Terhadap permasalahan tersebut, Pemerintah Kabupaten Kutai Barat bermaksud membangun pembangkit tenaga listrik dengan memanfaatkan potensi sumber daya alam yang ada. Namun, hal ini terkendala dengan adanya ketentuan yang terdapat dalam Lampiran CC angka 5, Sub Urusan Ketenagalistrikan dari UU Pemda, yang hanya mengatur kewenangan ‘pemerintah pusat’ dan ‘pemerintah daerah provinsi’ dalam masalah ketenagalistrikan.
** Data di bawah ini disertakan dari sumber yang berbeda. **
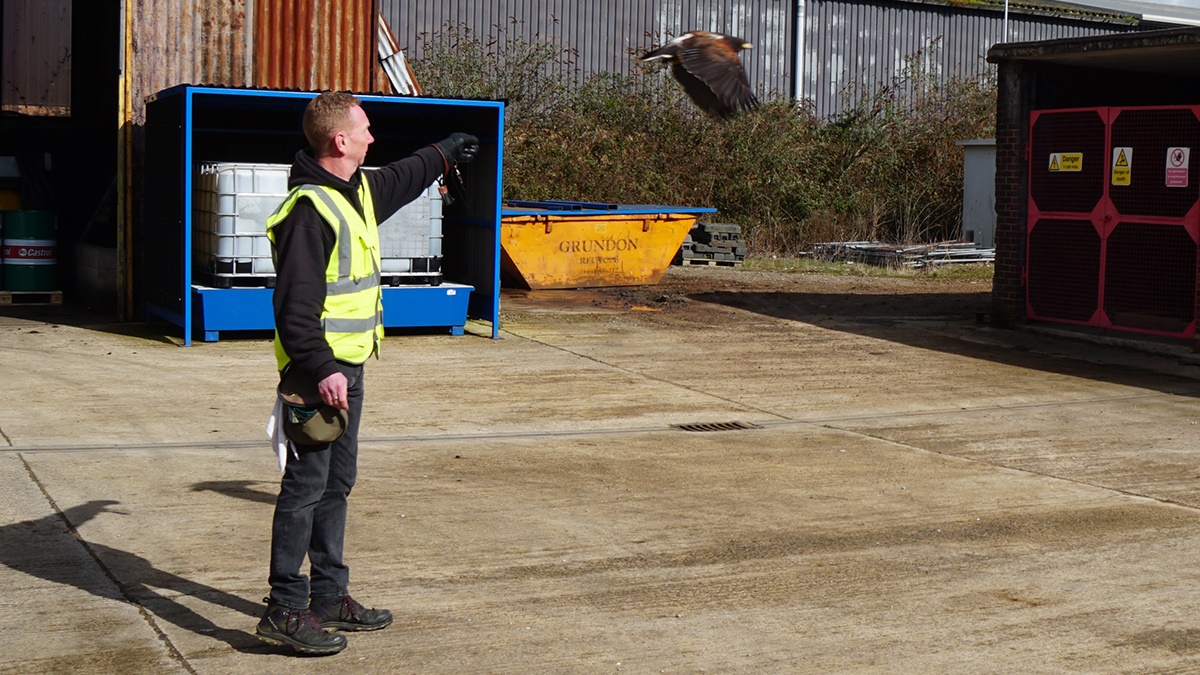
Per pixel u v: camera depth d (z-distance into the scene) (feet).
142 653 15.21
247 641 15.70
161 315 43.62
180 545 19.56
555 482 24.41
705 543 20.54
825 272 71.51
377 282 15.42
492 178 44.70
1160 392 36.19
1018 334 47.14
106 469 24.21
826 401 33.88
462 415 30.91
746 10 91.61
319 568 15.88
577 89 85.25
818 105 94.89
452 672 14.92
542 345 42.57
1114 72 50.16
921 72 96.63
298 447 14.94
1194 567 19.76
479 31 83.20
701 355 41.27
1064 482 25.31
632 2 87.71
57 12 84.58
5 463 24.32
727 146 85.15
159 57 46.19
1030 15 102.89
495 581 18.35
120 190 45.78
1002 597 18.16
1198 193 42.37
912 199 88.02
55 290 51.24
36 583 17.58
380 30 50.26
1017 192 47.55
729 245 72.90
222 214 40.42
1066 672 15.35
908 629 16.76
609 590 18.08
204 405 30.99
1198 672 15.44
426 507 22.31
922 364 40.40
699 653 15.72
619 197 80.94
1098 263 45.50
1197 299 42.24
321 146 14.65
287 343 14.29
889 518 22.31
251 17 47.67
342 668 14.94
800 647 16.01
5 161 53.01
Ketentuan yang terdapat dalam Lampiran CC angka 5 Sub Urusan Ketenagalistrikan UU Pemda tersebut kemudian dianggap telah merugikan para Pemohon, karena menghapuskan kewenangan ‘pemerintah daerah kabupaten/kota’ dalam hal ketenagalistrikan. Padahal menurut Pemohon, Pasal 5 ayat (3) Undang-Undang Nomor 30 tahun 2009 tentang Ketenagalistrikan memberikan kewenangan kepada kabupaten/kota untuk mengatur mengenai ketenagalistrikan.
Berdasarkan argumentasi itu, para Pemohon kemudian meminta kepada Majelis Hakim agar Lampiran CC angka 5 Sub Urusan Ketenagalistrikan dari UU Pemda bertentangan dengan UUD 1945 dan tidak memiliki kekuatan hukum mengikat.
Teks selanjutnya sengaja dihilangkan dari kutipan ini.